2 800 taxis neufs mis en circulation

Le FART, il faut bien le souligner, est impliqué dans une multitude de projets dans ce cadre, hors ceux du transport en commun en site propre. Ainsi des programmes de renouvellement des taxis, petits et grands. Sur ce registre, le bilan de l’opération tel que comptabilisé par le FART est plutôt satisfaisant. En tout, on comptabilise 7 400 taxis de 2e catégorie (petits taxis) renouvelés entre 2012 et fin septembre 2015. Le programme vise, pour rappel, à accorder une prime de 50 000 DH aux propriétaires de ce type de taxi.  L’objectif qu’avait arrêté le FART dans le cadre de sa contribution est d’arriver au remplacement de 8 000 véhicules à fin 2015, soit près de 25% du parc en circulation dans tout le Royaume. Pour le programme de renouvellement des grands taxis démarré fin 2014, le bilan est encore meilleur. 3 887 attestations d’éligibilité ont été délivrées à la date du 16 septembre 2015, en vue de l’octroi de la prime de renouvellement d’un montant de 80000 DH aux exploitants de taxis de 1ère catégorie. Ces attestations représentent un engagement de plus de 310 MDH. Sur ce nombre, 2 800 ont été mis en circulation en remplacement des anciens.

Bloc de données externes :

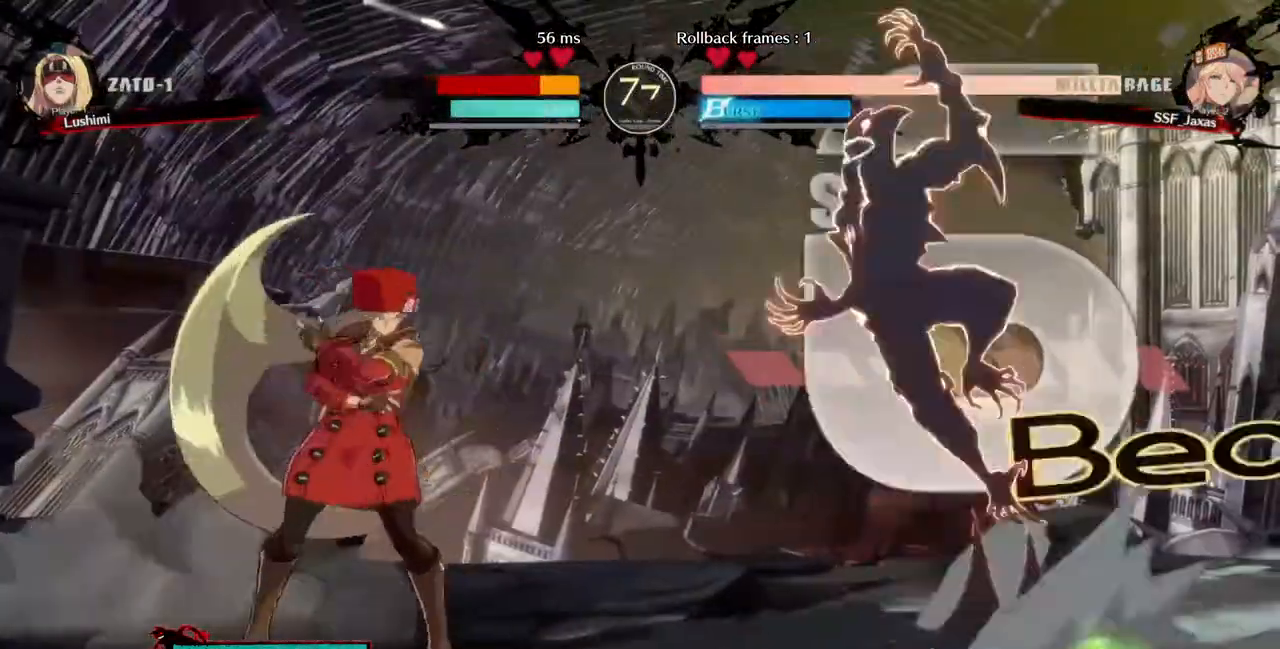
{"dt_ms": 520, "buttons": ["DPAD_LEFT"], "events": [[40, "DPAD_LEFT", "down"]]}
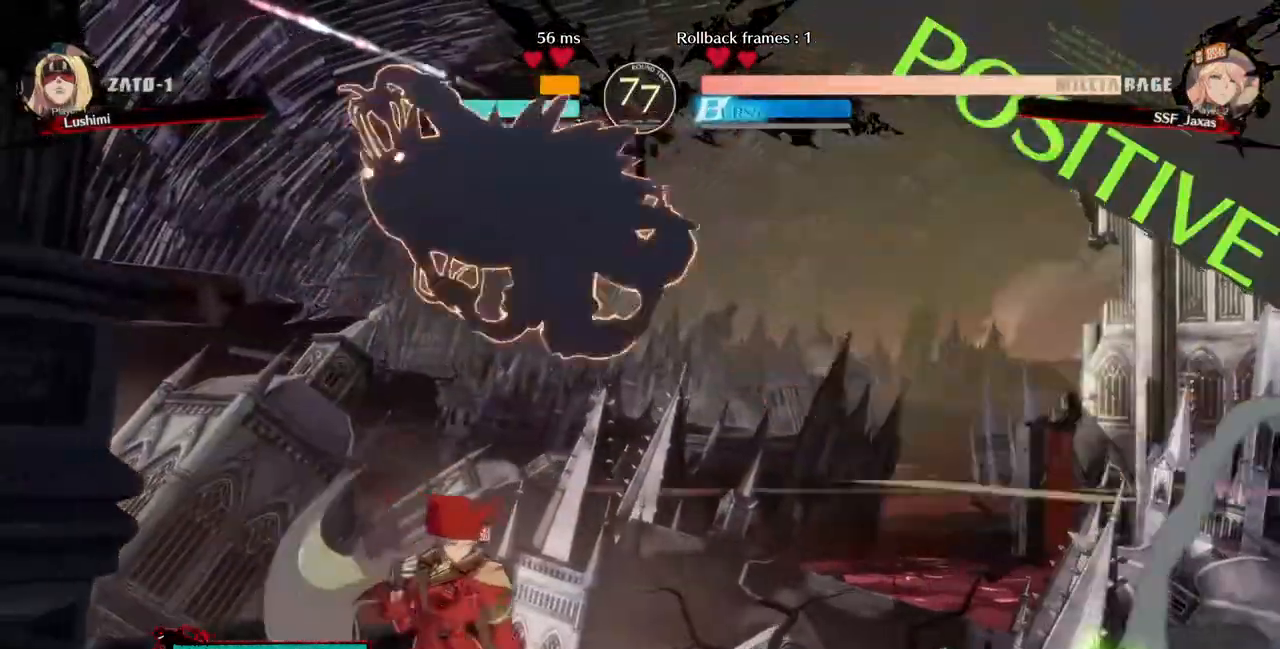
{"dt_ms": 1000, "buttons": ["DPAD_UP", "DPAD_LEFT"]}
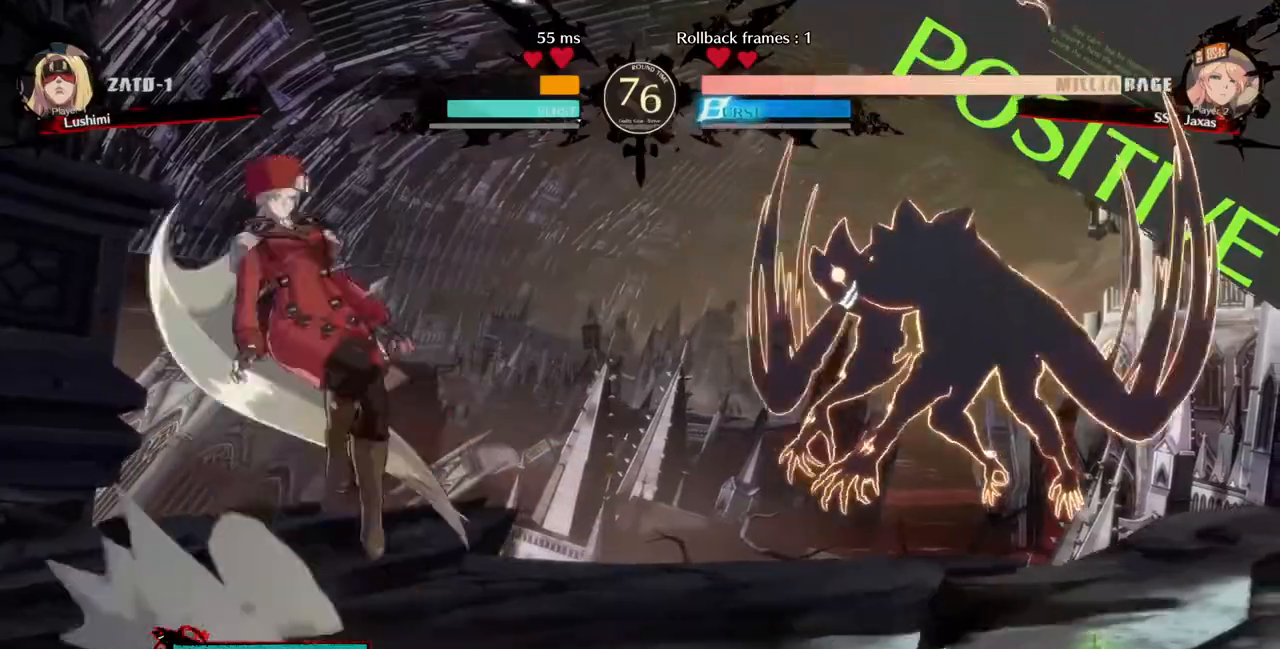
{"dt_ms": 480, "buttons": []}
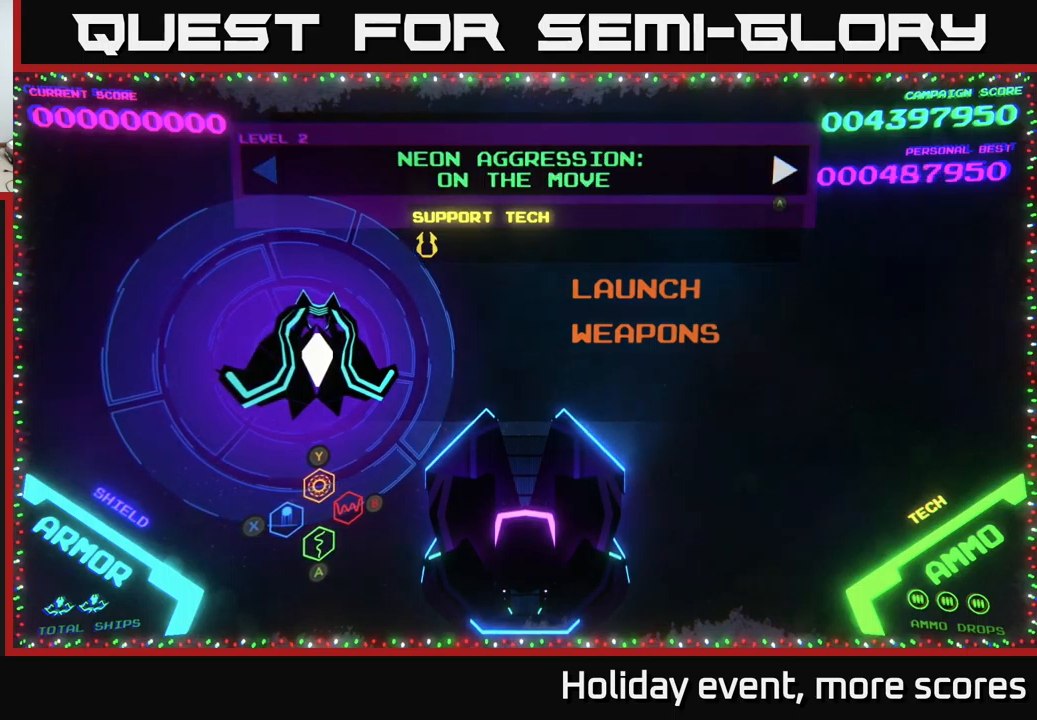
Gameplay with a controller (Xbox layout); each line is a JSON object with the inputs held at the frame after it. "events" lists button and stick changes between this image and that frame as [ms after this image, input, new state], when the widget could be followed in between.
{"buttons": [], "left_stick": "center", "right_stick": "center", "events": []}
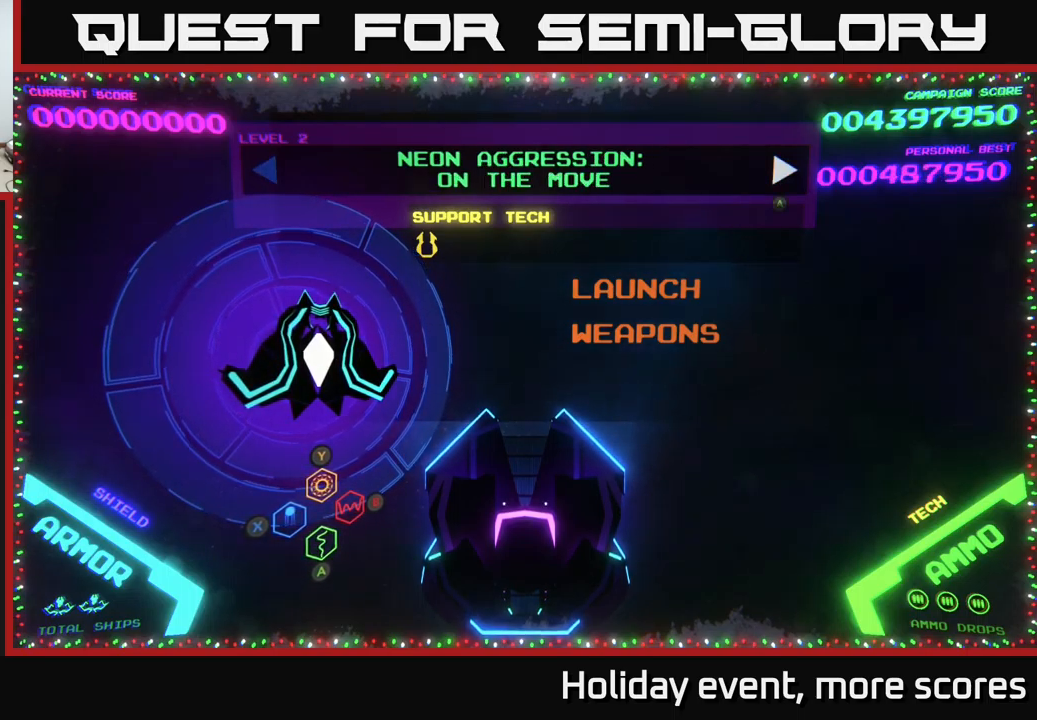
{"buttons": [], "left_stick": "center", "right_stick": "center", "events": []}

Par ailleurs, le ministère de l’équipement, du transport et de la logistique s’appuie sur le FART en vue de la réalisation d’actions de formation continue au profit des conducteurs professionnels, des moniteurs de l’enseignement de la conduite, des animateurs de sessions d’éducation à la sécurité routière, des agents de visites techniques et des conseillers à la sécurité du transport de marchandises dangereuses. Selon la tutelle, 131,8 MDH ont été dépensés pour la formation d’une première vague de 140 000 conducteurs de transport routier de marchandises et de voyageurs par autocars. D’autres sessions du genre sont programmées dans le cadre du plan d’action du FART, de même qu’une série d’études de développement du transport interurbain. «Les études lancées pour la mise à niveau du transport interurbain visent à améliorer les conditions de transport et à doter l’administration d’outils de décision dans la perspective de mieux appréhender la problématique du transport dans le milieu rural et de proposer un plan d’action adapté aux spécificités propres de chaque province», souligne-t-on auprès de l’Exécutif.

A l’image d’une grande partie des comptes spéciaux du Trésor, le Fonds d’accompagnement des réformes du transport routier urbain et interurbain affiche chaque année un solde nettement positif. En 2014, le fonds n’aura déboursé que 294 MDH alors qu’il avait généré 1,13 milliard de DH de recettes provenant, entre autres, des versements effectués par le ministère de l’intérieur et celui de l’équipement, du transport et de la logistique. Ces deux départements sont les plus gros contributeurs du fonds. Au titre de 2016, le fonds devrait accorder 240 MDH de subventions, dont 106 millions au profit des sociétés délégataires et concessionnaires des services de transport.